バッテリーの主要材料である正極材も影響を受ける見通しだ。強いCO2規制が維持されれば、2030年までに欧州域内の正極材生産で需要の3分の2超を賄える可能性があるという。
一方、自動車業界の要望案が反映された場合、実現可能な正極材プロジェクトは5件にとどまり、2030年の想定需要の1割を満たすにすぎないとしている。
T&Eの車両・eモビリティサプライチェーン担当シニアディレクター、ジュリア・ポリスカノバ氏は「EVは世界の自動車産業の成長エンジンになった」と述べた。
そのうえで、「EUがEV生産を欧州域内に根付かせれば、クリーンテクノロジー産業の基盤で主導権を握れる。しかしCO2目標を弱めれば中国の先行を許し、欧州はバッテリーとEVの産業基盤を失うリスクがある」と指摘した。
EV普及の鈍化は、エネルギー輸入負担の増加にもつながる。T&Eは、目標が弱まりEV普及が減速した場合、2026~2035年のEUの石油追加輸入コストが500億ユーロ(約8兆2500億円)増える可能性があると明らかにした。

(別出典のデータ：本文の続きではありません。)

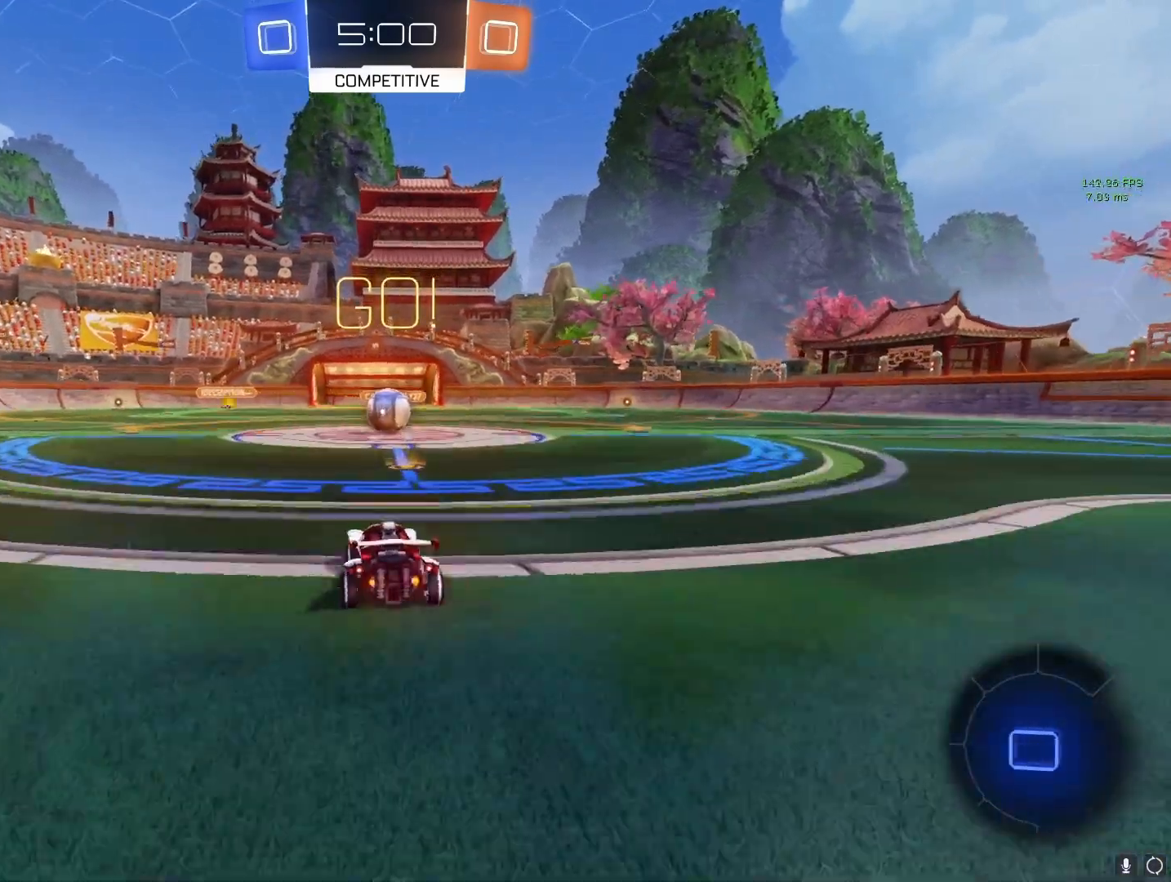
{"buttons": ["CROSS", "R2"], "left_stick": "right", "right_stick": "center", "events": [[267, "left_stick", "right"]]}
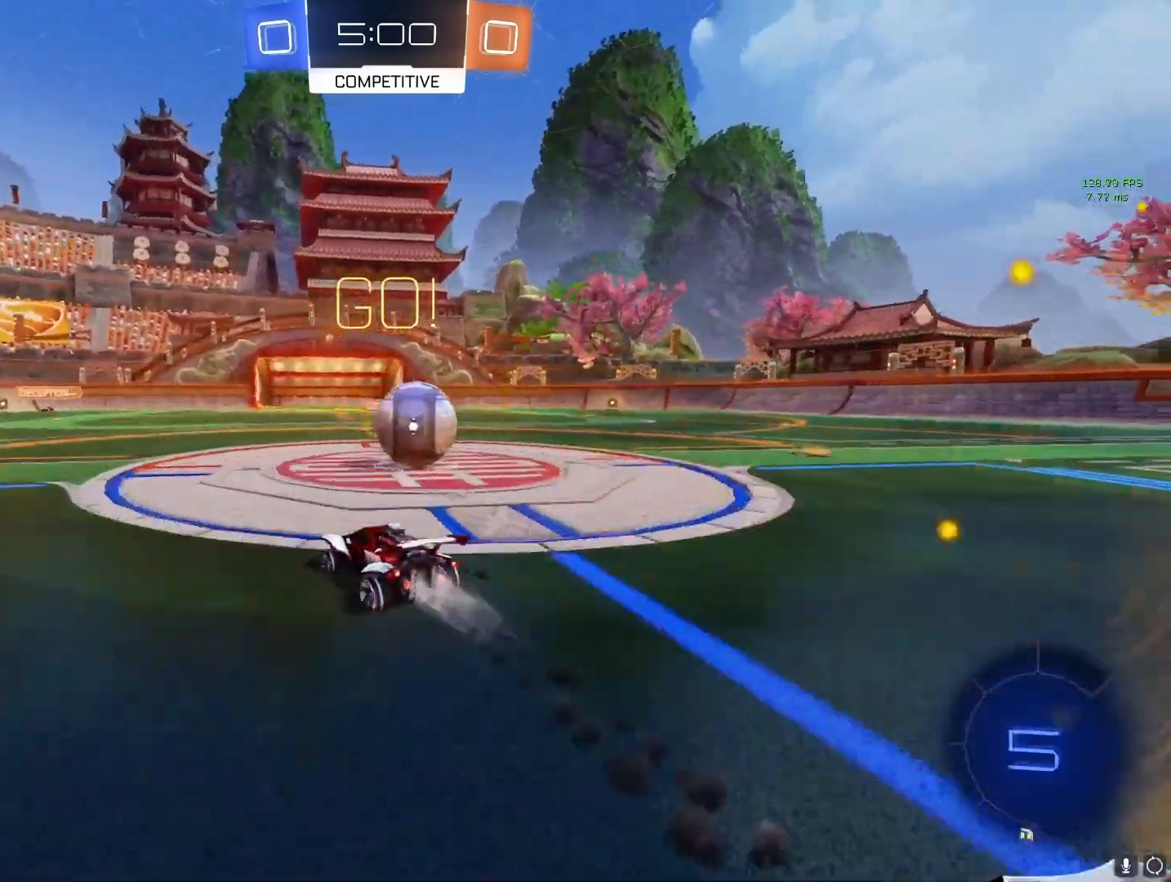
{"buttons": ["CROSS", "R2"], "left_stick": "center", "right_stick": "center", "events": [[417, "left_stick", "center"]]}
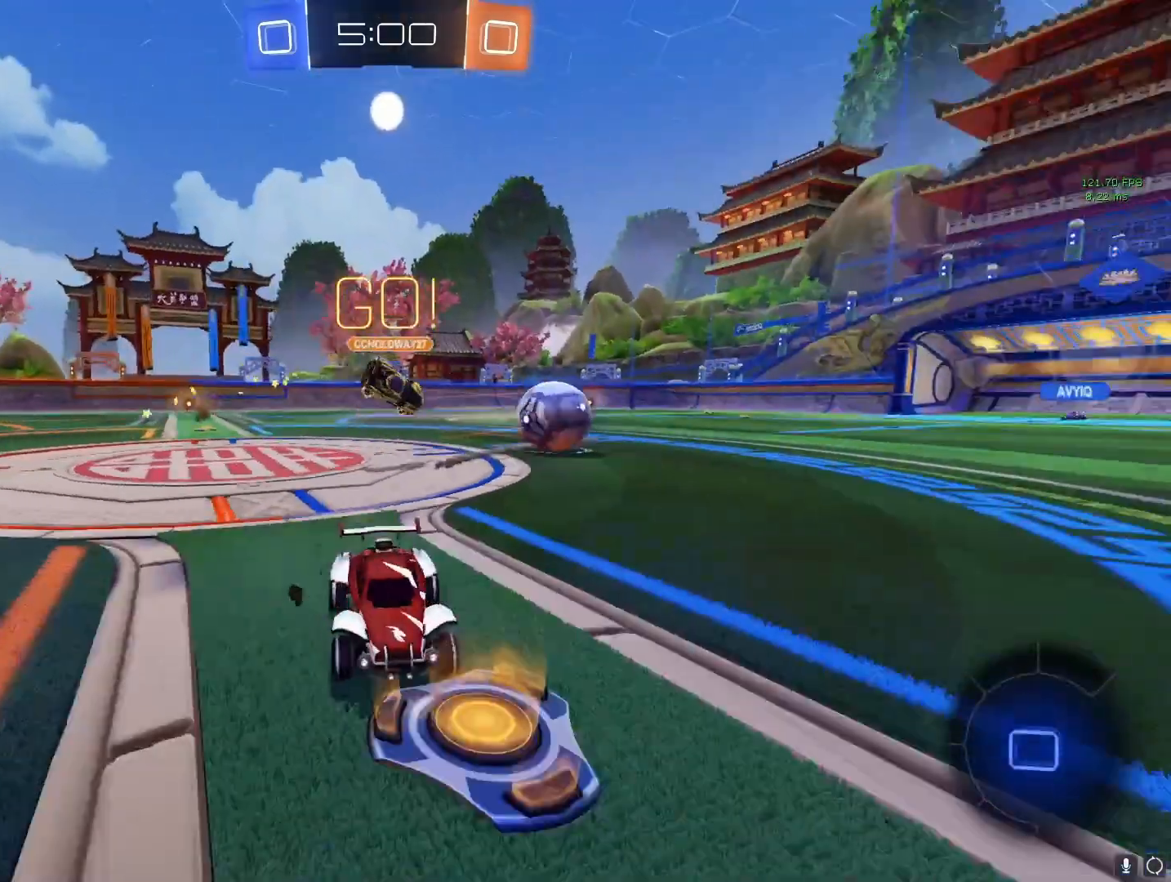
{"buttons": ["CROSS"], "left_stick": "center", "right_stick": "center", "events": [[17, "left_stick", "down-right"], [33, "R2", "up"], [250, "R2", "down"], [333, "left_stick", "center"], [417, "R2", "up"]]}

一方で、域内のEV市場が十分に拡大すれば、生産拡大とリサイクルの進展を背景に、バッテリー輸入依存度は7%まで低下しうるとしている。
現在、EUの立法機関は自動車のCO2目標を緩和するかどうかを協議している。T&Eは欧州議会議員と加盟国政府に対し、2030年目標の弱体化を認めないよう求めた。
あわせて、2035年のゼロエミッション車目標と、強力な域内生産要件が欧州のバッテリー産業構築に不可欠だと強調した。論点は環境規制の見直しにとどまらず、完成車と電池の投資先を左右する産業政策にも広がっている。